# DOCUMENT SEGMENT

Saturday, August 15, 2020

Cleaning Break

 

Sometimes, it's more important to stop working towards goals and take some time to clean up the mess left in the wake of research progress. Even though the looming "purge" deadline for customers of Ancestry DNA to decide whether they want to save their puny six and seven centiMorgan DNA matches has been postponed until early September, I spent a serious chunk of time reviewing what the damages might be if I relinquished my chance to preserve any of those "poison candy" matches.

I have a hard time sticking with the party line on those small matches. I've made some of my DNA match discoveries in reverse—finding a known distant cousin among my DNA matches who already has had an assured spot in my family tree. Because of the distant relationship—I have documentation showing these people are fourth cousins or beyond—I wouldn't normally expect to see them sharing any DNA with me, but there they are in my readout at Ancestry.

Then, too, I see how important such distant matches can be—if used with extreme caution and with much supporting documentation as well—in fleshing out the empty distant branches on my pedigree chart. Perhaps I already spent too much time heeding all the swirling controversy and hesitating over taking any action.

Yesterday, however, I needed to get busy. Yes, I went through the matches of those for whom I manage DNA accounts. I used a few tactics to preserve specific matches, if only by adding notes or tagging with colored dots for specific surnames. Once I had a system down, I finished up the lists and then moved on to do some "house cleaning" on the rest of the matches. I worked next on matches from eight to twenty centiMorgans which also had "common ancestor" hints.

(Chart comprehension data)
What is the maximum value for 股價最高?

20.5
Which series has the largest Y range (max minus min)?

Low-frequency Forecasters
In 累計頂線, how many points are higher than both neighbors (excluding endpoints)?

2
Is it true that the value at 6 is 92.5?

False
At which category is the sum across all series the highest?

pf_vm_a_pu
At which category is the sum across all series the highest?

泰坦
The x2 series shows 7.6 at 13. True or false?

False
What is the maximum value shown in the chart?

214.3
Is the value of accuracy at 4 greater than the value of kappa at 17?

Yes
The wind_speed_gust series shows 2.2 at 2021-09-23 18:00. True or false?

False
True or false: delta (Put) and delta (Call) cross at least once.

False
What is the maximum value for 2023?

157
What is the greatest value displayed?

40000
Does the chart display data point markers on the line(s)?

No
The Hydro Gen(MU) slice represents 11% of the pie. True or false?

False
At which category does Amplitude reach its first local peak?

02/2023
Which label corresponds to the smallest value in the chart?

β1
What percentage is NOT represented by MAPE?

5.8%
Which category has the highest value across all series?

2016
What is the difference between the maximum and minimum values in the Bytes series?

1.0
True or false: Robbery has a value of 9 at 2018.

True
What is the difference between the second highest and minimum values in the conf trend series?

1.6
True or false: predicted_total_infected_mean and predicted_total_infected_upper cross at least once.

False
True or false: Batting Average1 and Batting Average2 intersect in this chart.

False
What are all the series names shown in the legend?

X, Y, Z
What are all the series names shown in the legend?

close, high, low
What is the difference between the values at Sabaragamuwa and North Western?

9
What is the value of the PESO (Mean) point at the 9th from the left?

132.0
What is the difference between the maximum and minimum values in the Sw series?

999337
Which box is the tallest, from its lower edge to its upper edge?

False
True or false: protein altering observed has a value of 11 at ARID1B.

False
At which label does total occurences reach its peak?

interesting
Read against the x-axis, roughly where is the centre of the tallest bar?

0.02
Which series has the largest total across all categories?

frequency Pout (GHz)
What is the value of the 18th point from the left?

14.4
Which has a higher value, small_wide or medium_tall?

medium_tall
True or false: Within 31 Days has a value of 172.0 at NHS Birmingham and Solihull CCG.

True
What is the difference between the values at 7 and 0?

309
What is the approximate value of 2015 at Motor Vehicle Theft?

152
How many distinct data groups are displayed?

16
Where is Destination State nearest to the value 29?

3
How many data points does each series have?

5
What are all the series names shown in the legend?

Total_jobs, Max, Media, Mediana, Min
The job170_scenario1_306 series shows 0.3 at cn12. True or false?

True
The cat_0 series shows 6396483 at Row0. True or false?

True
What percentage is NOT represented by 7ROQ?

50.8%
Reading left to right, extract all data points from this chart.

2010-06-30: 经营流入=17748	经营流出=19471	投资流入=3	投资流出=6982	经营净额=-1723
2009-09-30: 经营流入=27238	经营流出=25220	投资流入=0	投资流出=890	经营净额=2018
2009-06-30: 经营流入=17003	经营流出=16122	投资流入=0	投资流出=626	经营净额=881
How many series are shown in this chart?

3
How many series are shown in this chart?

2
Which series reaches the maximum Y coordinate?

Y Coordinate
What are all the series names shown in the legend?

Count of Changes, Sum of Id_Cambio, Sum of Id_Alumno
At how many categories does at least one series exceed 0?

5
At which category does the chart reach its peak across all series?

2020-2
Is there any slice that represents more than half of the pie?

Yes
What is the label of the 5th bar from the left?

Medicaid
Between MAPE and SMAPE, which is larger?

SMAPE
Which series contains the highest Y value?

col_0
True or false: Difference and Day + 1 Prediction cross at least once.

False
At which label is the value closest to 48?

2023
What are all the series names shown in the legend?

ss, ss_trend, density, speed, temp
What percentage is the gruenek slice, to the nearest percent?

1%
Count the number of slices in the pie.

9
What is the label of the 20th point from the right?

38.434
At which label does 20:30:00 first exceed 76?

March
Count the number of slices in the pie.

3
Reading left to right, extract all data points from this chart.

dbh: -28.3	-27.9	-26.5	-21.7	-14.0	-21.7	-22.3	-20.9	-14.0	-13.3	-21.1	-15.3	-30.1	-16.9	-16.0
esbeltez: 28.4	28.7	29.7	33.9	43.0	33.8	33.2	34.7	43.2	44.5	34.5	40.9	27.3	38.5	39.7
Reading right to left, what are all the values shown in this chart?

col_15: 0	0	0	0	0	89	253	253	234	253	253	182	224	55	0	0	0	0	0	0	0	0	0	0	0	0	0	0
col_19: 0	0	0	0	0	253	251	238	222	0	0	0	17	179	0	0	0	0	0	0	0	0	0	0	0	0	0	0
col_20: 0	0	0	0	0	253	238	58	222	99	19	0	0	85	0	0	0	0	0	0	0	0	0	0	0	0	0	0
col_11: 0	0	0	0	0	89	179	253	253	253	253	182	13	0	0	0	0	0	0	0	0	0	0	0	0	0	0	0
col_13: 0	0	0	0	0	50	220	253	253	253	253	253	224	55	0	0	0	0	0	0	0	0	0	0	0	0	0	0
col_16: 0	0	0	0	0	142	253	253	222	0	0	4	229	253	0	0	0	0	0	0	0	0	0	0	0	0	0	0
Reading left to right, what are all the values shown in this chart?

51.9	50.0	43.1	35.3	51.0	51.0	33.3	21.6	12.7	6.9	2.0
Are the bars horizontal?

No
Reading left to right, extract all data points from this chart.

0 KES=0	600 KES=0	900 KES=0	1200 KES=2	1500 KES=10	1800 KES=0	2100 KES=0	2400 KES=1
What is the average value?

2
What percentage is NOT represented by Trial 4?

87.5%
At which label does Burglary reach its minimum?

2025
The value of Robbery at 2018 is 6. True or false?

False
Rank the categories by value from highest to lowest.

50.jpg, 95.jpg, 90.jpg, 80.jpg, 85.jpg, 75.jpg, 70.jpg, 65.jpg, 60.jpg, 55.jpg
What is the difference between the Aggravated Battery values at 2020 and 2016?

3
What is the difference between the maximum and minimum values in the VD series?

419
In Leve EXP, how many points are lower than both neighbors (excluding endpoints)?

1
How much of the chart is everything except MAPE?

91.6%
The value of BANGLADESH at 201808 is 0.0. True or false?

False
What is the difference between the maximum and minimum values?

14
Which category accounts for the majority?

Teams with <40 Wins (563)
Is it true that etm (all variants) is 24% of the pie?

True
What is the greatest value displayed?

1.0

# PROBLEMS TO WORK ON
A. Transcribe the passage of the Ancestry DNA cleanup post that starts with "I have a hard" and goes on through "readout at Ancestry.".
B. Write the next part of the blog post about sorting Ancestry DNA matches, beginning right after its final sentence.

# ANSWERS PROVIDED
A.
I have a hard time sticking with the party line on those small matches. I've made some of my DNA match discoveries in reverse—finding a known distant cousin among my DNA matches who already has had an assured spot in my family tree. Because of the distant relationship—I have documentation showing these people are fourth cousins or beyond—I wouldn't normally expect to see them sharing any DNA with me, but there they are in my readout at Ancestry.

B.
The goal was to work as quickly as possible to do the rudimentary cleaning that can put the rest of all those thousands of matches in some logical order. Normally, when confirming DNA matches' place in my trees, I trudge along at an alarmingly slow speed. I want to insure that I have all the right documentation to connect the right DNA match to the right spot in my tree. Tasks like this, though, are a quick way to sift through the possibilities and order things into buckets for future consideration.

While the result is that everyone down to the very smallest match now is organized by divisions of great-grandparents' surnames (or even further, in the case of some colonial families on both my mother's line and my husband's maternal line), I know I will need to go back and continue the more cumbersome tasks I've been doing all along. But having this cursory sketch of which matches belong to which surname, I can now tell at a glance such important details as whether there are any other Falvey or Kelly matches I can lean on while struggling over my research project with those families sharing the same County Kerry origin.

Cleaning may seem like the regretfully necessary chore which interrupts all forward motion, but in the case of research as in most other endeavors, it is nice to be able to reach for the tools we need and know they are still exactly where we last put them.